In May 1998 Radio 786, a Cape community radio station run by a Muslim organisation and aimed at Muslims, broadcast a programme that denied the Holocaust and engaged in anti-Semitic stereotypes, which the South African Jewish Board of Deputies subsequently reported as hate speech. Radio 786 refused to apologise for the broadcast. Although an out-of-court settlement was eventually reached, the Supreme Court of Appeal found that that complaint had to be referred anew to the Independent Communications Authority of South Africa.[80] The matter was finally resolved sixteen years later, when the two parties released a joint statement, accepting that the programme had caused offence to the Jewish community but that no offence had been intended by the Muslims station.[81]

The 2001 Durban Conference against Racism (CAR) meeting was marked by disagreements over the Middle East and the legacy of slavery, and coincided with harsh criticism and demonstrations directed at Israel at a parallel conference of non-governmental organisations.[82] Canada, followed by the U.S. and Israel walked out midway through the 2001 conference over a draft resolution that, in their opinion, singled out Israel for criticism and likened Zionism to racism.[83]

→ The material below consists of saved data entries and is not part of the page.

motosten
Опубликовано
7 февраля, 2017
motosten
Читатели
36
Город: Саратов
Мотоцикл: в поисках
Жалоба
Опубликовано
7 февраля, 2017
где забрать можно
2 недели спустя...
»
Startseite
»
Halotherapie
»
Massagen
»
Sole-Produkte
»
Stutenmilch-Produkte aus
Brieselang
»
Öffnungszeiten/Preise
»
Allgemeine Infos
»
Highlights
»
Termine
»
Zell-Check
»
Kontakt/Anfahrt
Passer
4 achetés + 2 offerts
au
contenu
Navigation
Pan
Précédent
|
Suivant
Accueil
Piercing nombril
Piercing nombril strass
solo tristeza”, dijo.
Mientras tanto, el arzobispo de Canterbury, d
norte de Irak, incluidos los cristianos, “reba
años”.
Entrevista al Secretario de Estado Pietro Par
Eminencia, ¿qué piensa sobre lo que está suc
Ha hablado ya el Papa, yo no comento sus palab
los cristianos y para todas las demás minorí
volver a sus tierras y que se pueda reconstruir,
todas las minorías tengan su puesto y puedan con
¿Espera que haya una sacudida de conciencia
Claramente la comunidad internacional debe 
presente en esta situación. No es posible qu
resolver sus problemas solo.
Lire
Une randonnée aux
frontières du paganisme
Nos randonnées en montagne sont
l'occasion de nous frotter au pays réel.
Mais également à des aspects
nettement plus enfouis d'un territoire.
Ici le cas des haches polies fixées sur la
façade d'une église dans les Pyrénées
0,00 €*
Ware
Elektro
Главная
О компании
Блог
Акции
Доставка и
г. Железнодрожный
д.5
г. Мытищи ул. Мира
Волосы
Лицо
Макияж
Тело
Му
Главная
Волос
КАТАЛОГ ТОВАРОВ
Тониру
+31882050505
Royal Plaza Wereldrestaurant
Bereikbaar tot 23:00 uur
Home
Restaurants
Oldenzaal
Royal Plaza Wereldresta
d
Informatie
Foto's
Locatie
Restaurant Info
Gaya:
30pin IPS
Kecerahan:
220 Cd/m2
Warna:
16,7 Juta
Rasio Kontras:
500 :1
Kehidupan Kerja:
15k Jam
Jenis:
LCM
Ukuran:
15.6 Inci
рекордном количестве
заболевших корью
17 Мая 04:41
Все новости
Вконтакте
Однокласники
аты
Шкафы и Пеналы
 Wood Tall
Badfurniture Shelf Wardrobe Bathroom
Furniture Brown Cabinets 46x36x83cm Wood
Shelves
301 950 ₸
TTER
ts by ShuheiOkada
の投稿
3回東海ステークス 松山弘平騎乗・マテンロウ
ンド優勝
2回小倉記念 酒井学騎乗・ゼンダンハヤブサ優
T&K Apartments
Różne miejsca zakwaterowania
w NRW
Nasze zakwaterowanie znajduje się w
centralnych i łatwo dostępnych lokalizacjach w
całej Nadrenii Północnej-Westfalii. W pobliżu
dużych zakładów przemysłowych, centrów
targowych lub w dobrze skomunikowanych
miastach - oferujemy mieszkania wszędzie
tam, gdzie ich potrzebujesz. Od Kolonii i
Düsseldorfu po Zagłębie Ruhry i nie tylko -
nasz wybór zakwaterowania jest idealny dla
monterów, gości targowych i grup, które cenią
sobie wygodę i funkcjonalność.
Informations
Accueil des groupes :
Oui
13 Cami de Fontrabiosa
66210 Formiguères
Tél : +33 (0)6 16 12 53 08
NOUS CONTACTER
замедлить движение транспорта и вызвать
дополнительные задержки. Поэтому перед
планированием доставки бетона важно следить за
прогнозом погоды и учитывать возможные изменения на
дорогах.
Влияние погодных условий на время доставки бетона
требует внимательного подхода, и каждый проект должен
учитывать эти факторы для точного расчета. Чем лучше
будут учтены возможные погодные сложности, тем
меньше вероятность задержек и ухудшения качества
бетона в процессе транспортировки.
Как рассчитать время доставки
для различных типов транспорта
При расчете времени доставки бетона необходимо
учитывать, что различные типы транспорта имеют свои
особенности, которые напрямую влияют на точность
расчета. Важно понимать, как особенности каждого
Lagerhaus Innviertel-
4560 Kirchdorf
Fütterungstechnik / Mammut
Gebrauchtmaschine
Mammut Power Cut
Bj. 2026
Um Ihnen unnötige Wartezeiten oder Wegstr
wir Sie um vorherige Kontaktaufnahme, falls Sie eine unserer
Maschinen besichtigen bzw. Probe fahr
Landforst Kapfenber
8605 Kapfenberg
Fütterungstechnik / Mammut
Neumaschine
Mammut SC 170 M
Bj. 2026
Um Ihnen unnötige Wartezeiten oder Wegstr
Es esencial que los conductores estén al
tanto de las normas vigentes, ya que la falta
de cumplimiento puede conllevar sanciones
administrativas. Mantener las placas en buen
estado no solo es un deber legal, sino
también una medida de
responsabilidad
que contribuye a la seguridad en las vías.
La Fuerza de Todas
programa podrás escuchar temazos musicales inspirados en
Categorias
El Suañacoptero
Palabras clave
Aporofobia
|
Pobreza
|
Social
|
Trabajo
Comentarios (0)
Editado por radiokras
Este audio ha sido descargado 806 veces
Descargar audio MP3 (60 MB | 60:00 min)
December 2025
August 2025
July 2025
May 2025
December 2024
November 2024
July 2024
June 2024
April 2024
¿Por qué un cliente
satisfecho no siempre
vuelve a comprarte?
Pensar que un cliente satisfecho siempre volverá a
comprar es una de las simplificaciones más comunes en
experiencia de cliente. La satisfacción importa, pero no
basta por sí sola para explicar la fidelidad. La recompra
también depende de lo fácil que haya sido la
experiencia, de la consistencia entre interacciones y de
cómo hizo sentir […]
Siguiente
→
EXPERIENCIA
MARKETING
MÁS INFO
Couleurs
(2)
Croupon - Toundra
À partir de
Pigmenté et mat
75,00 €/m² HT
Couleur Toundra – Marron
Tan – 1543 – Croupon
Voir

In 2009 South Africa's deputy foreign minister Fatima Hajaig claimed that "Jewish money controls America and most Western countries." Her comments prompted criticism by Foreign Minister Nkosazana Dlamini-Zuma and a reported "dressing down" by President Kgalema Motlanthe.[84] She subsequently apologised on two occasions for her remarks.[85]

In 2013, ANC Western Cape leader Marius Fransman claimed 98% of land and property owners in Cape Town are "white" and "Jewish". The allegation turned out to be false.[86]